Unattached youth to benefit from empowerment programme
KINGSTON, Jamaica (JIS) – Unattached young people, ages 15 to 29 years, are to benefit from a Youth Empowerment and Reintegration Programme being undertaken by the Ministry of Youth and Culture.
The initiative, which will get under way in 2016, will target young people, who are delinquent in school, have dropped out of school, and are not employed or attached to a training programme.
It will seek to reintegrate them into the formal education system or into employment and vocational training, while building their confidence and self-awareness.
“We are looking at how we can reattach these youth into the formal system,” said Senior Director in the Ministry’s Youth and Adolescents Policy Division, Michele Small Bartley.
“We are seeking to get them enrolled in a HEART/Trust NTA programme or other existing programmes that are out there that can help to build employability skills, in order for them to get jobs so that they can be empowered,” she told JIS News.
Small Bartley said the objective is to engage unattached youth in positive social activities, and steer them away from antisocial behaviours, including crime.

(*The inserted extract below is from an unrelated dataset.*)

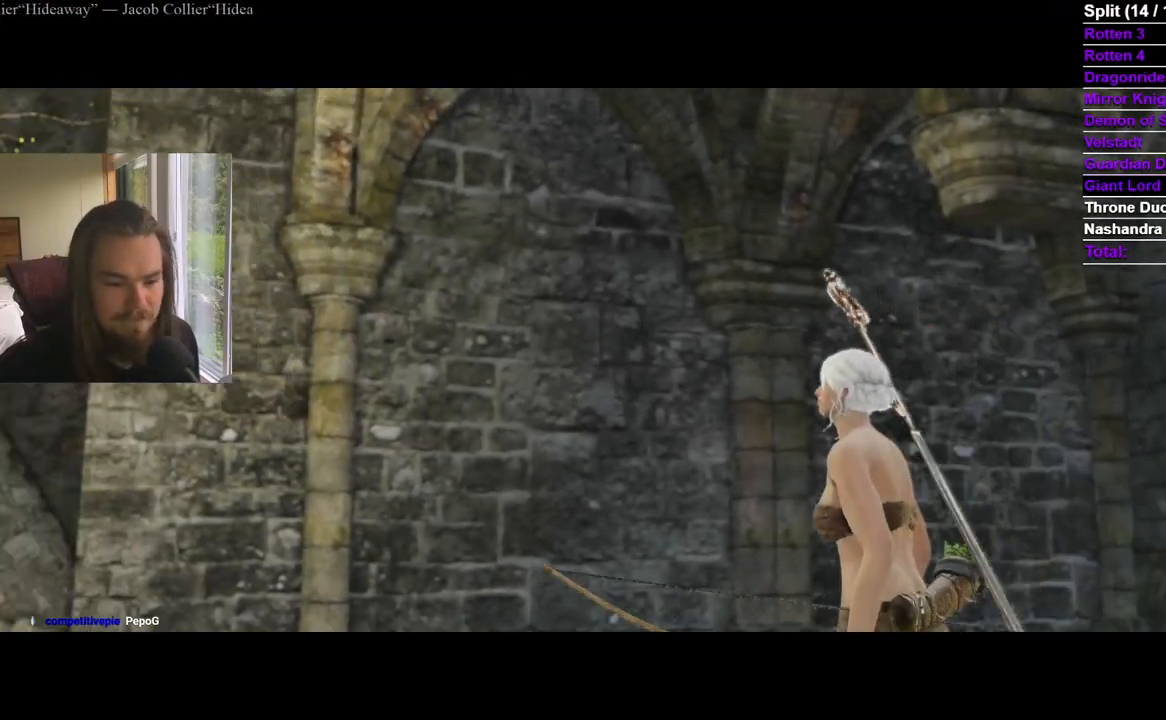
{"buttons": [], "left_stick": "center", "right_stick": "center", "events": []}
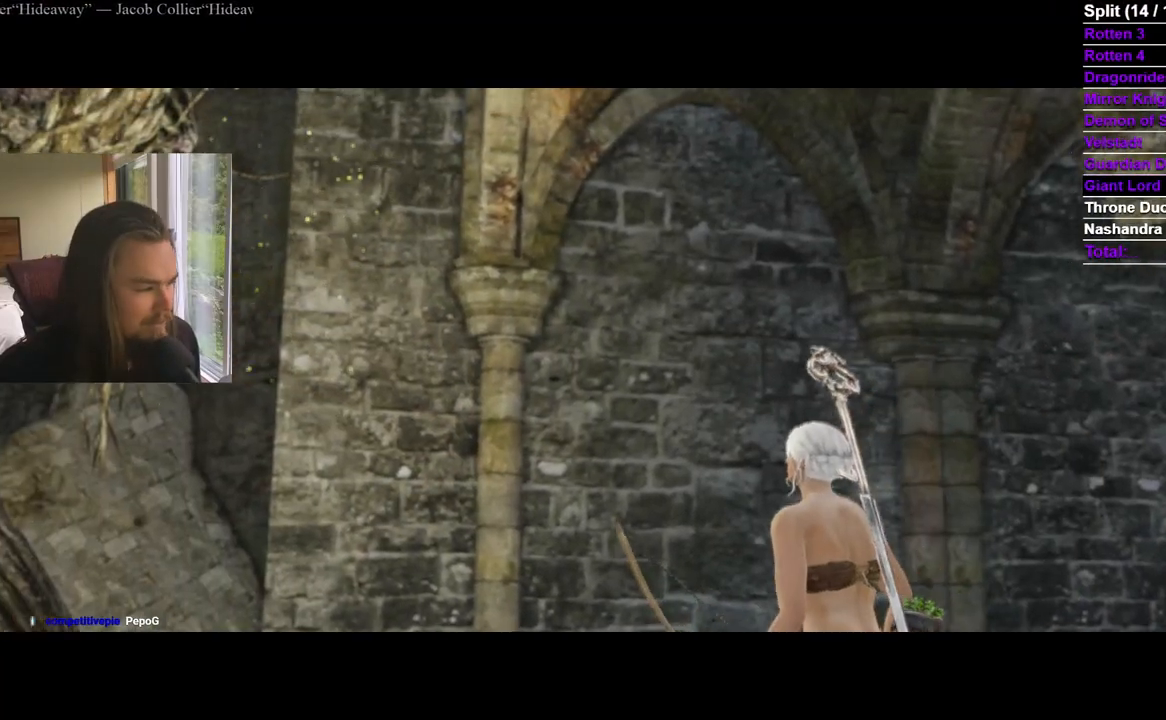
{"buttons": [], "left_stick": "center", "right_stick": "center", "events": []}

She said statistics show that young people are the main victims and perpetrators of criminal activities and so “Ministry’s objective is to see how we can contribute to lessening the crime rate in our society, more so among youth.”
“It is really (by having) our youth reattached or connected to programmes that will bring them benefit and have them refocus on their lives rather than carry out maladaptive behaviours,” she argued.
The programme will be piloted in Kingston and St. Andrew, St Catherine and
St James, and will be undertaken through the Ministry’s Youth Information Centres (YIC) as well as participating education and training institutions.
Small Bartley told JIS News that the methodology to be employed “is multi-dimensional as we …are quite cognisant of the fact that the young people are from different backgrounds and the problems that they have might be varied”.
This will involve psychotherapy approaches to promote self-awareness, self-efficacy and self-actualisation among the target group, and also the use of the creative and performing arts, sports, training, and empowerment workshops.
“We can empower our young people by helping them to realise their potential so that they can capitalise on those (possibilities) for their own growth and development. With this, we will use a myriad of approaches to try to get the youth back into the formal system,” Small Bartley said.